Ce dernier n’ignore pas cependant qu’au-delà de ces différents qui demeurent toujours officiellement courtois avec le Président, une petite partie des partisans de Donald Trump attisent la haine contre lui, notamment sur les réseaux sociaux. La violence de certains messages est telle que la Maison Blanche a dû renforcer sa sécurité. Ces turbulences affectent peu Anthony Fauci comme il se montre également assez stoïque et détaché vis-à-vis parallèlement de la Faucymania qui a également enflammé la toile. Tasses à son effigie, messages énamourés : cet engouement est allé jusqu’au lancement d’une pétition voulant faire de lui « l’homme le plus sexy de 2020 ». Une initiative qui a valu au Dr Fauci ce commentaire : « Où étiez-vous quand j’avais 30 ans ? ».

Un laboratoire qu’il n’a plus quitté

Quand il avait 30 ans, Anthony Fauci, né à Brooklyn dans Little Italy, se souvenait sans doute de l’époque où il livrait à vélo des médicaments pour la pharmacie de ses parents. A 30 ans, jeune médecin, il vient d’entrer au NIH et participe à des travaux qui lui valent d’être nommé responsable du laboratoire d’immunorégulation en 1980. Au sein de cet institut, l’homme au mille publications, conduira des travaux essentiels sur la physiopathologie du Sida, après avoir travaillé sur la périartérite noueuse ou la granulomatose de Wegener.

En marche !

Parallèlement à cette importante carrière de chercheur, auprès des responsables politiques, Anthony Fauci sera également une figure incontournable pendant quatre décennies, se caractérisant par un discours clair. L’un des secrets de cette parole toujours limpide est son amour pour la marche et la course à pied. Celui qui ne compte pas ses heures de travail et a dû délaisser pour faire face à la crise actuelle ses hobbies préférés n’a cependant jamais sacrifié sa passion pour la course.
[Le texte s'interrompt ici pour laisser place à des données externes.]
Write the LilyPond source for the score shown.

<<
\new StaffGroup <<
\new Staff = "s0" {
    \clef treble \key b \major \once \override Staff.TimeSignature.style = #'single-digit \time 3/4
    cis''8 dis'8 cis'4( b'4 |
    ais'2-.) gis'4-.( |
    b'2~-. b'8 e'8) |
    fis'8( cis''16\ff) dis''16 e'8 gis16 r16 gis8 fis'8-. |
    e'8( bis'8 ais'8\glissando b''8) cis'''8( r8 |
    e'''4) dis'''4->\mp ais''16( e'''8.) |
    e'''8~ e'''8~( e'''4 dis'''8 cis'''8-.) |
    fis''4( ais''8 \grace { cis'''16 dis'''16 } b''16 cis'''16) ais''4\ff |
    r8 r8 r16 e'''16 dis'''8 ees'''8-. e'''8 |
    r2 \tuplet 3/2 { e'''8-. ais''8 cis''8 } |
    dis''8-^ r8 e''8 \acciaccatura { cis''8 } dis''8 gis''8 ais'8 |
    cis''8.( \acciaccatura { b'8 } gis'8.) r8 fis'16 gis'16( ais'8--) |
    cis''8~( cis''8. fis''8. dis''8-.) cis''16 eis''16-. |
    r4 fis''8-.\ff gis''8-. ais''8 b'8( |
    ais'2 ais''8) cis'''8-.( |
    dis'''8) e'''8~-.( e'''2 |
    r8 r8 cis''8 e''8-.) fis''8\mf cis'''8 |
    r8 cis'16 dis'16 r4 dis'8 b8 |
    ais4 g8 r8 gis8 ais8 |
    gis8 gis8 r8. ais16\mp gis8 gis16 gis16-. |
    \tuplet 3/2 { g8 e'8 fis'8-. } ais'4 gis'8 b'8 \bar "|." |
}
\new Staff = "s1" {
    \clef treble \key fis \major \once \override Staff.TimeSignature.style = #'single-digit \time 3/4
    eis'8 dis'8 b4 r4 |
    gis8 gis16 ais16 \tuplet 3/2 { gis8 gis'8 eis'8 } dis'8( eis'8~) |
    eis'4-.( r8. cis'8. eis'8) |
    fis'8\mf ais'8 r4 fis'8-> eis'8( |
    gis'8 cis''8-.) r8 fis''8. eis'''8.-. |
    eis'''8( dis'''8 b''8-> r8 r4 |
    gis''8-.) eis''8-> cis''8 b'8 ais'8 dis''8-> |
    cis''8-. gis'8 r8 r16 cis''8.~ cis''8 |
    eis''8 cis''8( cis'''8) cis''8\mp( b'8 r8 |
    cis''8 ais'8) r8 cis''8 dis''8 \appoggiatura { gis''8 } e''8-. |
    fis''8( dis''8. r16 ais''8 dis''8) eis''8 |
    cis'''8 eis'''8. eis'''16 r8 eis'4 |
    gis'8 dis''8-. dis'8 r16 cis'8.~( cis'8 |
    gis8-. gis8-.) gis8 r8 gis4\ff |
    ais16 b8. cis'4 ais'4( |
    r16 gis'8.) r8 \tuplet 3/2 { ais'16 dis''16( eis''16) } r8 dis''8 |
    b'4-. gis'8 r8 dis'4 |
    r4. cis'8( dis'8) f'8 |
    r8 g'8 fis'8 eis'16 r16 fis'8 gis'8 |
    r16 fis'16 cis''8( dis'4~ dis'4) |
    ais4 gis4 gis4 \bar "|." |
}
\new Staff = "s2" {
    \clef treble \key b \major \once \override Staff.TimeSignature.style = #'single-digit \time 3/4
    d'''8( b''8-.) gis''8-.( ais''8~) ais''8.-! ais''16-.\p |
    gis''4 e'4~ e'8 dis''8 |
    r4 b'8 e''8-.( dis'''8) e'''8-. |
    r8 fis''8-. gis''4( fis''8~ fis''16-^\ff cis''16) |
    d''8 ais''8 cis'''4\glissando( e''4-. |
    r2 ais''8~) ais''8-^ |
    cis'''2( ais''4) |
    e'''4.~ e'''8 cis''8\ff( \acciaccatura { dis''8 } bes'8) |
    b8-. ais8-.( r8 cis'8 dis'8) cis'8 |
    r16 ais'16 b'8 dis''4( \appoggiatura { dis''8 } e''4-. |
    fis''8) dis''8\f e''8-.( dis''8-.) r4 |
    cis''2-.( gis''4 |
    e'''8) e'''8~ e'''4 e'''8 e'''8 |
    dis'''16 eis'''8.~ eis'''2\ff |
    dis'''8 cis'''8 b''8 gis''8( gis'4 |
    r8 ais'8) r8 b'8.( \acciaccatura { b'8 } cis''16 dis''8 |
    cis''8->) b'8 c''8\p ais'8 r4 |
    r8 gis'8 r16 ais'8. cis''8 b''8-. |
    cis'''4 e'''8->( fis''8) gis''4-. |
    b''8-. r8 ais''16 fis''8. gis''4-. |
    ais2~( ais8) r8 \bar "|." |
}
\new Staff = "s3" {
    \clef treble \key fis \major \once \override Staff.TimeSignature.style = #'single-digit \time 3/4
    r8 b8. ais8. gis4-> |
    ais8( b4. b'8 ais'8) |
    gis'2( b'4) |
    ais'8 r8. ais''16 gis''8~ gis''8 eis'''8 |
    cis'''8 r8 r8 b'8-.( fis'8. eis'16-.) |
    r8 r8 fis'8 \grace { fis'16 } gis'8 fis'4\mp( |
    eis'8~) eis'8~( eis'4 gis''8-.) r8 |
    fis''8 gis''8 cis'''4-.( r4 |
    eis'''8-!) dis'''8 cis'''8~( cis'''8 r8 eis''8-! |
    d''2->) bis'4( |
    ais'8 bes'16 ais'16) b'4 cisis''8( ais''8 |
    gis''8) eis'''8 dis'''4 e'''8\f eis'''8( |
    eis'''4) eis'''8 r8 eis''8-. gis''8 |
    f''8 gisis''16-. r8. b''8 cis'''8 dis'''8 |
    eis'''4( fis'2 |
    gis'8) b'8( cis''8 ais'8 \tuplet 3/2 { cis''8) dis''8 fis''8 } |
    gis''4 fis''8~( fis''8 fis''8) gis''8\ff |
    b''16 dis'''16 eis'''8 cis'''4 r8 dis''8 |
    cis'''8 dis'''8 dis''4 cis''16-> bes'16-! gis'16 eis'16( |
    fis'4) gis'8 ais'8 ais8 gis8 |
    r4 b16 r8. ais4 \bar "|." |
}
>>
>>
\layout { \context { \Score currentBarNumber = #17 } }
Dans les années quatre-vingt, il profitait ainsi de sa pause déjeuner pour avaler plusieurs kilomètres et expliquait : « Sortir pour battre le pavé, écouter les oiseaux et sentir l’odeur de l’herbe coupée, permet de se régénérer pour mener ses recherches avec plus d’efficacité ». Celui qui a participé au marathon de New-York n’a donc pas, contrairement à d’autres, attendu le confinement pour se convertir au jogging. Il y voit une dynamique aussi importante pour le corps que pour l’esprit. « Le marathon vous apprend la résistance et à pousser les limites. Ce sont des leçons que j’ai pu ensuite appliquer dans mon métier, mais aussi avec les hommes politiques » défend-t-il.

Une façon en effet de rester toujours dans la course.